Devoting his show-opening monologue on Thursday to inflation and its root causes, Carlson largely placed the blame on the federal government pumping too much money into the economy via COVID-19 stimulus and increased unemployment benefits. That created a disincentive to work, he claimed, prompting people to quit their jobs or drop out of the labor force altogether.
Still, the fiercely anti-immigrant primetime host dismissed the notion of allowing more immigrants into the country to help fill the millions of open American jobs.
[President] Biden is on board,” he huffed. “He wants Democratic voters from foreign countries. What you are looking at is the perfect alignment of malignant motives. Expect the borders to stay open.”
Asking why fewer Americans were presently choosing to work, the Fox News star said it was “not a new trend” and that “our labor markets have been getting sicker for generations.” He then suggested a major problem is the increased participation of women in the workforce since 1950.

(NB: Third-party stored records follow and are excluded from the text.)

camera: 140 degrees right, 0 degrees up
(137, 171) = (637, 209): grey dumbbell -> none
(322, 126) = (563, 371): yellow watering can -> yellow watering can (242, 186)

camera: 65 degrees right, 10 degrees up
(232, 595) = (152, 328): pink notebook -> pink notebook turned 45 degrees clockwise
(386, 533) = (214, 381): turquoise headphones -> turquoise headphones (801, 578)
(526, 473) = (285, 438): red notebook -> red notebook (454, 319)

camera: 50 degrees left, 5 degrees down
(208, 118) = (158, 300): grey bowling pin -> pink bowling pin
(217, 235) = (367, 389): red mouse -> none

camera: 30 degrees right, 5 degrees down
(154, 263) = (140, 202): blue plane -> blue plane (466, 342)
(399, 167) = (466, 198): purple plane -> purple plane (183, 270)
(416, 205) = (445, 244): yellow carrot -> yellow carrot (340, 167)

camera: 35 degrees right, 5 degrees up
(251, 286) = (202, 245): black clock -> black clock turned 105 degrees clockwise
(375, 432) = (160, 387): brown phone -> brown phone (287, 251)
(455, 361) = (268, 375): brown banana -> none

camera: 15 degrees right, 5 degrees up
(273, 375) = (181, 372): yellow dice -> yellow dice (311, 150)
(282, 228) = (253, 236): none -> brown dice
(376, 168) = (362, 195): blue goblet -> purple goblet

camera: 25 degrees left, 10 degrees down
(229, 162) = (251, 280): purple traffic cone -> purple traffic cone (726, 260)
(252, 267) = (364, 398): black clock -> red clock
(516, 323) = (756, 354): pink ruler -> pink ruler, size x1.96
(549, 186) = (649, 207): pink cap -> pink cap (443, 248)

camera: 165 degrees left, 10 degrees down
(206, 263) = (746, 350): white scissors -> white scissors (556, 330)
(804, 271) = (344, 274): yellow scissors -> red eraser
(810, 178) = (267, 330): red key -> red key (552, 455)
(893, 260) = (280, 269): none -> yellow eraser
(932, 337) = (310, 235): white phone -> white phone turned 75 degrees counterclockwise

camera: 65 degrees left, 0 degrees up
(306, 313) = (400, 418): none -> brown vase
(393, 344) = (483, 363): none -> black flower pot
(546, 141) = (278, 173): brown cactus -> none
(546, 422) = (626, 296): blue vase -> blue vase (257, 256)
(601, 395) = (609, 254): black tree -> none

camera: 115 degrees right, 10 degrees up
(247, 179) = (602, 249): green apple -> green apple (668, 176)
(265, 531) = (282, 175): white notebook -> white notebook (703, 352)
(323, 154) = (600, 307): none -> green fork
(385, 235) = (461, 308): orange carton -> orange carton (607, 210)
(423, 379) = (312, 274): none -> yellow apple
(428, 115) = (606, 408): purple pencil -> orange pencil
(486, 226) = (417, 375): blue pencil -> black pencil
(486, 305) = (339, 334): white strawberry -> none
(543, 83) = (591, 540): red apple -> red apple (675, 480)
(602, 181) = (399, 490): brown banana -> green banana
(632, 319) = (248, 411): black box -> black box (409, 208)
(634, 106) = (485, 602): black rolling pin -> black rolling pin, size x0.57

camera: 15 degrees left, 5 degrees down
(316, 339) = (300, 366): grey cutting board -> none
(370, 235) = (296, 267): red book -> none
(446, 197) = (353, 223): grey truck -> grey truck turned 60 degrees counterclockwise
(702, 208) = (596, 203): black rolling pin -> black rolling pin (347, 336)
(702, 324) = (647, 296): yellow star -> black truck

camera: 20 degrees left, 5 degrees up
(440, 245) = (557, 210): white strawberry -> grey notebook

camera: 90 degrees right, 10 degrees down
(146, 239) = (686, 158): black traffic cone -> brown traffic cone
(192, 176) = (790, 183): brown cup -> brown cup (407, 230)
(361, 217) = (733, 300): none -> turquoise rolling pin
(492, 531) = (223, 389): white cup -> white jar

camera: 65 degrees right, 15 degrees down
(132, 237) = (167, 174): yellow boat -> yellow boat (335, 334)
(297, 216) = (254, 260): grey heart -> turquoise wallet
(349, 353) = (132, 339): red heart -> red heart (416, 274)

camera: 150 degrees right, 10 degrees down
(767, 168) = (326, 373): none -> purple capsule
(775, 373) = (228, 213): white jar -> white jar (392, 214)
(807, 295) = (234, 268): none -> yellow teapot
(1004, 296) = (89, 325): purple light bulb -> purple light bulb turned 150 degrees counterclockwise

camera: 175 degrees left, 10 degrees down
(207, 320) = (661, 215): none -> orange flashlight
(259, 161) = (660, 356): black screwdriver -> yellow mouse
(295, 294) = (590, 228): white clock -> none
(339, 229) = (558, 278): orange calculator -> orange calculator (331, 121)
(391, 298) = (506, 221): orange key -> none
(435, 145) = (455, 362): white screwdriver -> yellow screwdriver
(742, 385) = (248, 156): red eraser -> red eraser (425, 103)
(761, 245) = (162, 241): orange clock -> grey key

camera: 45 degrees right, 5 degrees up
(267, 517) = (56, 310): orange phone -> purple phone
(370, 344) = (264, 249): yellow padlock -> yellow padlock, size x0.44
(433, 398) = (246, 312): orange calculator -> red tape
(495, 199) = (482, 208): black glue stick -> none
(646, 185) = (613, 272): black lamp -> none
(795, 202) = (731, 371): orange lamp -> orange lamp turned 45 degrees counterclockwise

“This shows the labor force participation rate of American men,” Carlson declared, airing a graph showing the male rate. “What do you notice, the line goes straight down.”
Displaying the female graph, he added: “This is the labor force participation rate of women in America. That line moves in the opposite direction. As you can tell, for 70 years we’ve been losing men in the workforce.”
While the trend lines for men’s and women’s participation rates Carlson aired are accurate, according to the Bureau of Labor Statistics, the values on the y-axis of the graph showing the female rate had grossly incorrect numbers.
Both graphs’ y-axes showed the rates shifting from 65 percent to 90 percent. However, according to the BLS, the women’s rate should have started at 30 percent and ended at 65 percent. That’s because the participation rate for women has never been above 61 percent and was in the low 30s during the 1950s, while men’s was nearly 90 percent in the late 1940s and has gradually decreased since then.
In fact, despite the narrative that Carlson wove on Thursday night, the participation rate of men is still far higher than that of women.
In November, men were employed at a rate of 67.8 percent, which is a notch down from the February 2020 pre-pandemic level of 69.2 percent. The women’s rate, meanwhile, was at 56.2 percent in November, down from the pre-pandemic number of 57.8 percent. The female participation rate actually peaked in early 2020 at 60.3 percent and has been gradually moving down since.
“Many call this progress on the assumption that anything bad and degrading for men must be good for America, but it is not progress,” Carlson exclaimed after airing the graphs. “It’s a problem. The average man defines himself by his job.”
He continued: “Men and women are very different, extremely different. Society is built on their differences. Every society is. The thing about men is they kind of need to work. They tend to fall apart when they are unemployed.”
Fox News did not immediately respond to a request for comment.